Преторианцев бесит, что вместо новых поблажек им запрещается грабить и своевольничать. Ужесточение дисциплины они принимают за унижение и бесчестье.
И вот, 28 марта 193 года среди бела дня в императорский дворец вваливается триста рассвирепевших солдат с обнажёнными мечами и поднятыми копьями. Прислуга в страхе разбегается. Седовласый император выходит к мятежникам с увещевательными словами. Его речь так убедительна, что на минуту кажется – волнение вот-вот утихнет. Но тут голос Пертинакса заглушает чей-то злобный крик, несколько гвардейцев бросаются на безоружного старика. Сверкающие клинки обагряются кровью, голова Пертинакса взмывает над толпой, насаженная на копьё – всё кончено…
Когда в Риме узнают о случившемся, тысячи людей выходят на улицы, чтобы отомстить убийцам. Преторианцы отступают в свой лагерь и запирают ворота. По прошествии двух дней народная ярость мало-помалу стихает.
И вот тут империя переживает величайший, неслыханный позор. Начинается беззастенчивый торг троном цезарей.
Увидев, что «народ успокоился и никто не осмеливается мстить за кровь государя», пишет историк Геродиан, преторианцы стали громко кричать со стен лагеря «о продаже императорский власти, обещая вручить власть тому, кто даст больше денег, и с помощью оружия беспрепятственно привести его в императорский дворец».
На этот постыдный призыв откликнулись всего два человека. Наиболее проворным оказался сенатор Дидий Юлиан – тщеславный толстосум, успевший побывать консулом. Известие о продаже императорской власти застало его на вечернем пиру. Подбадриваемый своими родными и сотрапезниками, он сломя голову полетел к лагерю преторианцев. Подойдя к стене, сказал все, что они хотели услышать. У него есть деньги, много денег, целые сокровищницы, наполненные золотом и серебром. Они получат столько, сколько пожелают.

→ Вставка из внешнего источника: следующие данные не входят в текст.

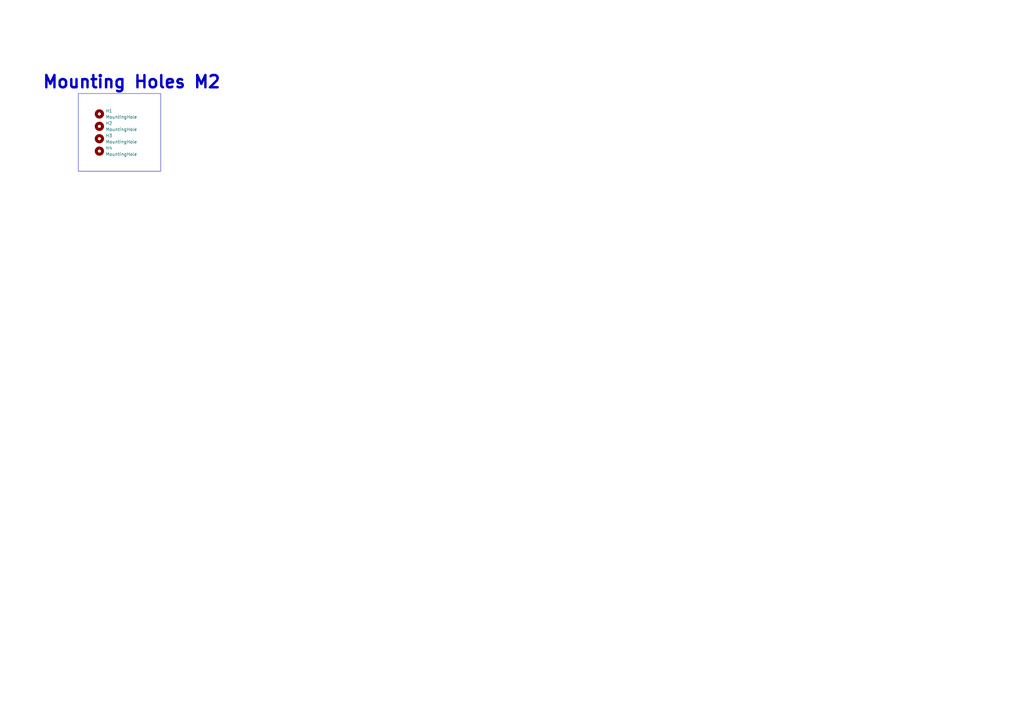
<source format=kicad_sch>
(kicad_sch (version 20230121) (generator eeschema)

  (uuid e78ee7b8-2d9e-46e6-8649-fd8535988d57)

  (paper "A3")

  


  (rectangle (start 32.131 38.354) (end 65.913 70.231)
    (stroke (width 0) (type default))
    (fill (type none))
    (uuid 4123a751-d239-44e9-8e3a-8918c791e5cf)
  )

  (text "Mounting Holes M2" (at 17.145 36.703 0)
    (effects (font (size 5 5) (thickness 1) bold) (justify left bottom))
    (uuid 60a2c447-a354-4436-b891-072d0c2651c0)
  )

  (symbol (lib_id "Mechanical:MountingHole") (at 40.767 51.816 0) (unit 1)
    (in_bom yes) (on_board yes) (dnp no) (fields_autoplaced)
    (uuid 25707c3f-a6e3-4ce8-96b8-1ca34b0b9086)
    (property "Reference" "H2" (at 43.307 50.546 0)
      (effects (font (size 1.27 1.27)) (justify left))
    )
    (property "Value" "MountingHole" (at 43.307 53.086 0)
      (effects (font (size 1.27 1.27)) (justify left))
    )
    (property "Footprint" "MountingHole:MountingHole_2.2mm_M2" (at 40.767 51.816 0)
      (effects (font (size 1.27 1.27)) hide)
    )
    (property "Datasheet" "~" (at 40.767 51.816 0)
      (effects (font (size 1.27 1.27)) hide)
    )
    (instances
      (project "SensorControlBoard"
        (path "/8c0c4014-aa51-4bf6-8434-aa4d122163d4/acf4f0ab-a028-4eb3-84cb-1bda7f2cd4a0"
          (reference "H2") (unit 1)
        )
      )
    )
  )

  (symbol (lib_id "Mechanical:MountingHole") (at 40.767 56.896 0) (unit 1)
    (in_bom yes) (on_board yes) (dnp no) (fields_autoplaced)
    (uuid 2adf4ccc-378b-470c-9f5e-769b61ff63c8)
    (property "Reference" "H3" (at 43.307 55.626 0)
      (effects (font (size 1.27 1.27)) (justify left))
    )
    (property "Value" "MountingHole" (at 43.307 58.166 0)
      (effects (font (size 1.27 1.27)) (justify left))
    )
    (property "Footprint" "MountingHole:MountingHole_2.2mm_M2" (at 40.767 56.896 0)
      (effects (font (size 1.27 1.27)) hide)
    )
    (property "Datasheet" "~" (at 40.767 56.896 0)
      (effects (font (size 1.27 1.27)) hide)
    )
    (instances
      (project "SensorControlBoard"
        (path "/8c0c4014-aa51-4bf6-8434-aa4d122163d4/acf4f0ab-a028-4eb3-84cb-1bda7f2cd4a0"
          (reference "H3") (unit 1)
        )
      )
    )
  )

  (symbol (lib_id "Mechanical:MountingHole") (at 40.767 46.736 0) (unit 1)
    (in_bom yes) (on_board yes) (dnp no) (fields_autoplaced)
    (uuid 70a5896c-e202-4df4-8315-6244f2f23bae)
    (property "Reference" "H1" (at 43.307 45.466 0)
      (effects (font (size 1.27 1.27)) (justify left))
    )
    (property "Value" "MountingHole" (at 43.307 48.006 0)
      (effects (font (size 1.27 1.27)) (justify left))
    )
    (property "Footprint" "MountingHole:MountingHole_2.2mm_M2" (at 40.767 46.736 0)
      (effects (font (size 1.27 1.27)) hide)
    )
    (property "Datasheet" "~" (at 40.767 46.736 0)
      (effects (font (size 1.27 1.27)) hide)
    )
    (instances
      (project "SensorControlBoard"
        (path "/8c0c4014-aa51-4bf6-8434-aa4d122163d4/acf4f0ab-a028-4eb3-84cb-1bda7f2cd4a0"
          (reference "H1") (unit 1)
        )
      )
    )
  )

  (symbol (lib_id "Mechanical:MountingHole") (at 40.767 61.976 0) (unit 1)
    (in_bom yes) (on_board yes) (dnp no) (fields_autoplaced)
    (uuid b06a4be0-7af3-49bb-bf32-c520f5a9e344)
    (property "Reference" "H4" (at 43.307 60.706 0)
      (effects (font (size 1.27 1.27)) (justify left))
    )
    (property "Value" "MountingHole" (at 43.307 63.246 0)
      (effects (font (size 1.27 1.27)) (justify left))
    )
    (property "Footprint" "MountingHole:MountingHole_2.2mm_M2" (at 40.767 61.976 0)
      (effects (font (size 1.27 1.27)) hide)
    )
    (property "Datasheet" "~" (at 40.767 61.976 0)
      (effects (font (size 1.27 1.27)) hide)
    )
    (instances
      (project "SensorControlBoard"
        (path "/8c0c4014-aa51-4bf6-8434-aa4d122163d4/acf4f0ab-a028-4eb3-84cb-1bda7f2cd4a0"
          (reference "H4") (unit 1)
        )
      )
    )
  )
)

</source>
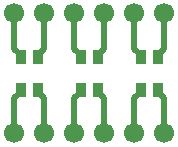
<source format=gtl>
G04 Layer_Physical_Order=1*
G04 Layer_Color=255*
%FSLAX25Y25*%
%MOIN*%
G70*
G01*
G75*
%ADD10R,0.03543X0.04724*%
%ADD11C,0.02000*%
%ADD12C,0.06693*%
D10*
X52146Y35512D02*
D03*
Y24488D02*
D03*
X57854D02*
D03*
Y35512D02*
D03*
X32146D02*
D03*
Y24488D02*
D03*
X37854D02*
D03*
Y35512D02*
D03*
X12146D02*
D03*
Y24488D02*
D03*
X17854D02*
D03*
Y35512D02*
D03*
D11*
X10000Y10000D02*
Y21752D01*
X12146Y23898D02*
Y24488D01*
X10000Y21752D02*
X12146Y23898D01*
X17854D02*
X20000Y21752D01*
Y10000D02*
Y21752D01*
X17854Y23898D02*
Y24488D01*
X10000Y38248D02*
Y50000D01*
X12146Y35512D02*
Y36102D01*
X10000Y38248D02*
X12146Y36102D01*
X17854D02*
X20000Y38248D01*
Y50000D01*
X17854Y35512D02*
Y36102D01*
X30000Y38248D02*
Y50000D01*
X32146Y35512D02*
Y36102D01*
X30000Y38248D02*
X32146Y36102D01*
X37854D02*
X40000Y38248D01*
Y50000D01*
X37854Y35512D02*
Y36102D01*
X57854D02*
X60000Y38248D01*
Y50000D01*
X57854Y35512D02*
Y36102D01*
X50000Y38248D02*
Y50000D01*
X52146Y35512D02*
Y36102D01*
X50000Y38248D02*
X52146Y36102D01*
X57854Y23898D02*
X60000Y21752D01*
Y10000D02*
Y21752D01*
X57854Y23898D02*
Y24488D01*
X50000Y10000D02*
Y21752D01*
X52146Y23898D02*
Y24488D01*
X50000Y21752D02*
X52146Y23898D01*
X37854D02*
X40000Y21752D01*
Y10000D02*
Y21752D01*
X37854Y23898D02*
Y24488D01*
X30000Y10000D02*
Y21752D01*
X32146Y23898D02*
Y24488D01*
X30000Y21752D02*
X32146Y23898D01*
D12*
X50000Y10000D02*
D03*
X60000D02*
D03*
Y50000D02*
D03*
X30000Y10000D02*
D03*
X40000D02*
D03*
Y50000D02*
D03*
X10000Y10000D02*
D03*
X20000D02*
D03*
Y50000D02*
D03*
X50000D02*
D03*
X30000D02*
D03*
X10000D02*
D03*
M02*

</source>
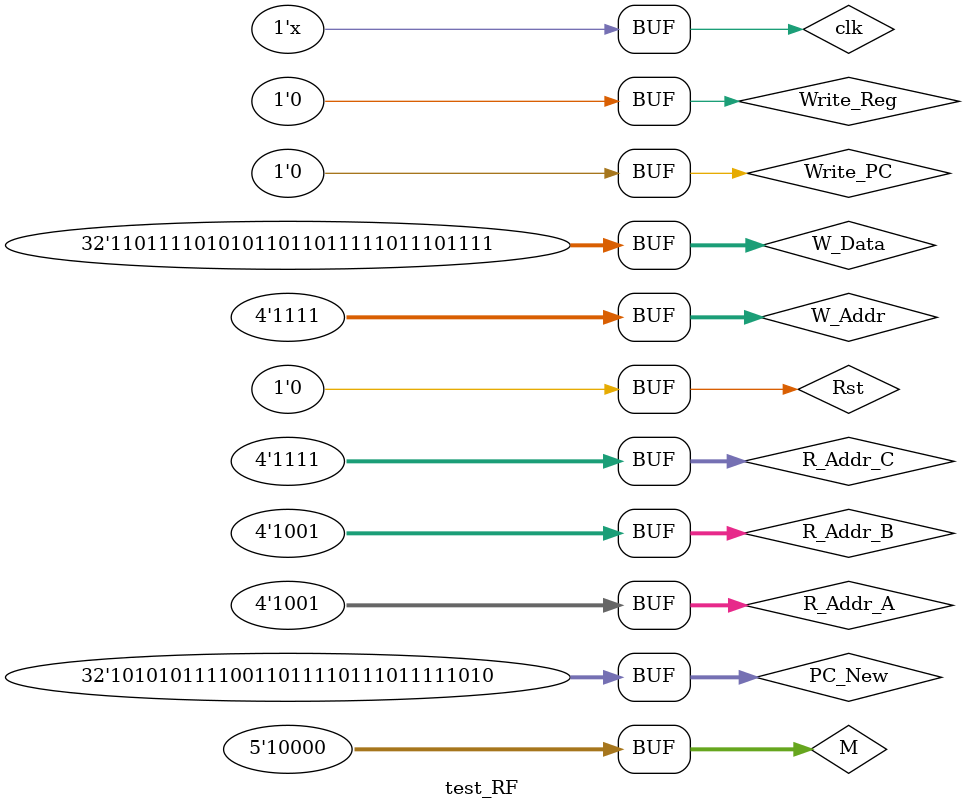
<source format=v>
`timescale 1ns / 1ps



module test_RF;
    // Inputs
    reg [3:0] R_Addr_A;
    reg [3:0] R_Addr_B;
    reg [3:0] R_Addr_C;
    reg [3:0] W_Addr;
    reg [31:0] W_Data;
    reg Write_Reg;
    reg Write_PC;
    reg [31:0]PC_New;
    reg [4:0] M;
    reg clk;
    reg Rst;

    // Outputs
    wire [31:0] R_Data_A;
    wire [31:0] R_Data_B;
    wire [31:0] R_Data_C;
    wire Error1;//display write error
    wire Error2;//display read error

    // Instantiate the Unit Under Test (UUT)
    General_Purpose_RF uut (
        .R_Addr_A(R_Addr_A), 
        .R_Addr_B(R_Addr_B), 
        .R_Addr_C(R_Addr_C), 
        .W_Addr(W_Addr), 
        .W_Data(W_Data), 
        .Write_Reg(Write_Reg), 
        .Write_PC(Write_PC), 
        .PC_New(PC_New), 
        .M(M), 
        .clk(clk), 
        .Rst(Rst), 
        .R_Data_A(R_Data_A), 
        .R_Data_B(R_Data_B), 
        .R_Data_C(R_Data_C),
        .Error1(Error1),
        .Error2(Error2)
    );

    // Clock generation
    always #5 clk = ~clk;

    initial begin
        // Initialize Inputs
        clk = 0;
        Rst = 0;
        R_Addr_A = 0;
        R_Addr_B = 0;
        R_Addr_C = 0;
        W_Addr = 0;
        W_Data = 0;
        Write_Reg = 0;
        Write_PC = 0;
        PC_New = 32'h0;
        M = 0;

        // Wait for global reset
        #10;
        
        // Apply reset
        Rst = 1;
        #20;
        Rst = 0;
        #20;
        
        // Write to general purpose registers (Mode 0)
        M = 5'b10000;  // User mode
        Write_Reg = 1;
        W_Addr = 4;
        //W_Addr = 1;
        W_Data = 32'hA5A5A5A5;
        //W_Data = 32'h00000002;
        #10;
        Write_Reg = 0;

        // Read from general purpose registers (Mode 0)
        R_Addr_A = 4;
        //R_Addr_B = 1;
        #10;
        
        // Apply reset
        Rst = 1;
        #20;
        Rst = 0;
        #20;
        
        // Write to banked registers (Mode 1)
        M = 5'b10001;  // FIQ mode
        Write_Reg = 1;
        W_Addr = 9;
        W_Data = 32'h5A5A5A5A;
        #10;
        Write_Reg = 0;

        // Read from banked registers (Mode 1)
        R_Addr_B = 9;
        #10;
        
        // Apply reset
        Rst = 1;
        #20;
        Rst = 0;
        #20;
        
        // wirte(Mode 2)
        M = 5'b10010;  // irq mode
        Write_Reg = 1;
        W_Addr = 5;
        W_Data = 32'h1A1A1A1A;
        #10;
        Write_Reg = 0;

        // read (Mode 2)
        R_Addr_C = 5;
        #10;
        
        // Apply reset
        Rst = 1;
        #20;
        Rst = 0;
        #20;

        // Check Error1 for invalid write address in mode 0 (User mode)
        M = 5'b10000;
        Write_Reg = 1;
        W_Addr = 15;
        W_Data = 32'hDEADBEEF;
        #10;
        Write_Reg = 0;
        
        // Apply reset
        Rst = 1;
        #20;
        Rst = 0;
        #20;

        // Check Error2 for invalid read address in mode 4 (Invalid mode)
        M = 5'b11000;
        R_Addr_A = 9;
        #10;

        // Apply reset
        Rst = 1;
        #20;
        Rst = 0;
        #20;
        
        // Write to and read from PC (Register 15)
        M = 5'b10000;  // User mode
        Write_PC = 1;
        PC_New = 32'hABCDEEFA;
        #10;
        Write_PC = 0;

        R_Addr_C = 15;
        #10;
        
        // Apply reset
        Rst = 1;
        #20;
        Rst = 0;
        #20;

    end
      
endmodule


</source>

В это время к лагерю прибыл и второй участник торгов – префект Рима Сульпициан, тесть убитого Пертинакса. Обезображенный труп зятя не остудил его разгорячённое честолюбие. Но воины не прислушались к его предложениям, опасаясь, что, сделавшись императором, он покарает их за убийство Пертинакса.
Спустив лестницу, они подняли на стену Юлиана и потребовали: прежде чем перед ним отворятся ворота лагеря, он должен объявить цену, за которую приобретает власть. Юлиан обещал выдать каждому солдату 16-тысячного преторианского корпуса по 25000 сестерциев (6250 денариев), что составляло их 5-летнее жалование. Вся сумма была эквивалентна 450 тоннам серебра. О таком богатстве они даже не мечтали. Юлиан тут же был провозглашён императором.
Судьба позаботилась о том, чтобы конец этой истории был выдержан тоже в аукционном духе. Несостоятельного участника торгов лишают прав на выигранный лот. Юлиан, придя к власти, обнаружил, что государственная казна пуста, а его собственный карман был всё-таки не настолько туго набит деньгами, чтобы сдержать данное преторианцам обещание.
Перед лицом таких неожиданностей новоиспечённый император не нашёл ничего лучше, как погрузиться в нескончаемую попойку.
Похмелье наступило 1 июня 193 года, когда в Рим вошли легионы наместника Паннонии Септимия Севера, который действовал под видом мстителя за убитого императора и даже принял его имя. Юлиан был умерщвлён – то ли людьми Севера, то ли преторианцами, то ли по приказанию Сената.
Он царствовал всего 66 дней и вошёл в историю как человек, заключивший, пожалуй, самую невыгодную сделку.